I will say that this chemical was a persistent pollutant that was used for termite eradication and pesticide control in the Midwest. It had been banned in the mid ‘70s. So it's still floating around in our fatty tissue, and it could be that it might be found in diets that obese people are more prone to consume than non obese people, and that's what we're picking up. That's the hypothesis I’d probably lean on. It's some indicator of some adverse diet or caloric intake that is leading to higher BMI that then is leading to diabetes and not so much that factor itself.

EH: On the other hand, we find some things like diet and lack of physical activity that are very well known to be linked to diseases and health conditions. What are the challenges to implementing programs to reduce behaviors that are already so well recognized as detrimental to health?

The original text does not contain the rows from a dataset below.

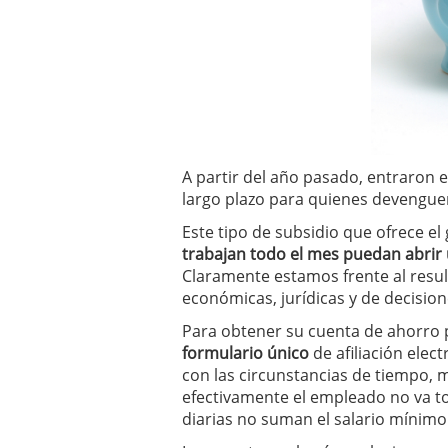
A partir del año pasado, entraron e
largo plazo para quienes devengu
Este tipo de subsidio que ofrece el
trabajan todo el mes puedan abrir
Claramente estamos frente al resul
económicas, jurídicas y de decisione
Para obtener su cuenta de ahorr
formulario único
de afiliación elec
con las circunstancias de tiempo,
efectivamente el empleado no va to
diarias no suman el salario mínim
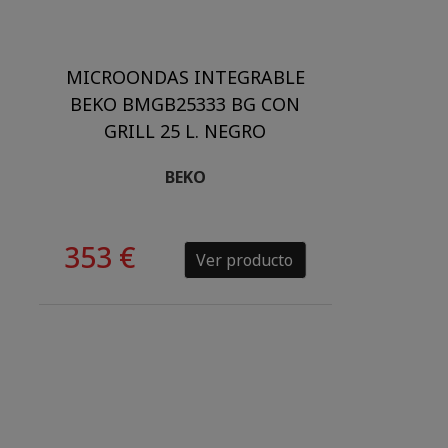
MICROONDAS INTEGRABLE
BEKO BMGB25333 BG CON
GRILL 25 L. NEGRO
BEKO
353 €
Ver producto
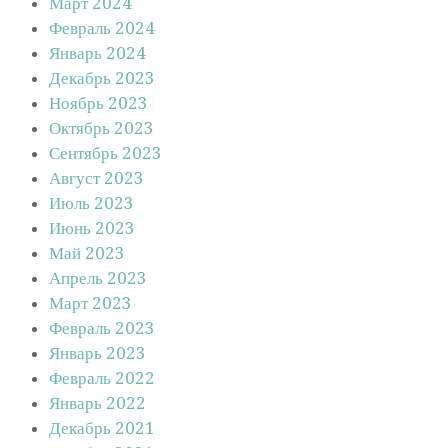
Март 2024
Февраль 2024
Январь 2024
Декабрь 2023
Ноябрь 2023
Октябрь 2023
Сентябрь 2023
Август 2023
Июль 2023
Июнь 2023
Май 2023
Апрель 2023
Март 2023
Февраль 2023
Январь 2023
Февраль 2022
Январь 2022
Декабрь 2021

CP: I'm speaking out of my expertise area here, but there is an inspiring paper to me that came out in the New England Journal of Medicine where individuals are randomized to a diet in a lifestyle intervention called the Diabetes Prevention Program or they're randomized to this drug called metformin, which lowers glucose levels. The lifestyle program included interventions that reduced smoking, increased physical activity, and decreased caloric intake towards lowering weight to reduce diabetes incidence. The results showed that individuals who had these interventions had dramatically lower risk for diabetes on par if not better than the drug. What level did this intervention occur? And how strong was it? The thing is that these interventions were extraordinary and exceptional. The diabetes prevention investigators asked individuals to come in to basically get their diets monitored by an external third party, so they had given them a very constrained tray of food. That caloric intake was monitored; they'd be made to make food logs and monitor their physical activity. So it’s an Orwellian type of monitoring of somebody's behavior to ensure that they were adhering to this diet, and they showed extraordinary results. So I think the next level in this area of cardio-metabolic research in diabetes is ways we can intervene such that these interventions that we know are causal, like caloric restriction and physical activity, encourage people to stick to the regimen, even though it's so onerous. I think that the next paradigm shift for diabetes prevention is if we had ways of enabling people to remain on their diets.

EH: Lastly, what would you say to aspiring bioinformaticians seeking to tackle these large health crises?

CP: I would try to read a lot and pay close attention to what's happening with the scientific literature. Ask what good questions there are to research and talk to doctors and physicians, who see the problems every day, to make sure that the topics we're thinking about remain impactful. Study stats and computer science. I think I'm kind of drinking the Kool Aid here, but I do think that the next era of research in this area will be very data focused. I think our ways of measuring, like the exposome, have become immense. Now we can measure genes on a single cell level, measure the environment, and measure on a molecular level. We can even measure genetic variants. So I think there's this confluence of different large-dimension data that are very tricky to sift through, and that would be a skill set that would be most coveted for biomedical researchers to have.

EH: Again, thank you so much for this wonderful conversation.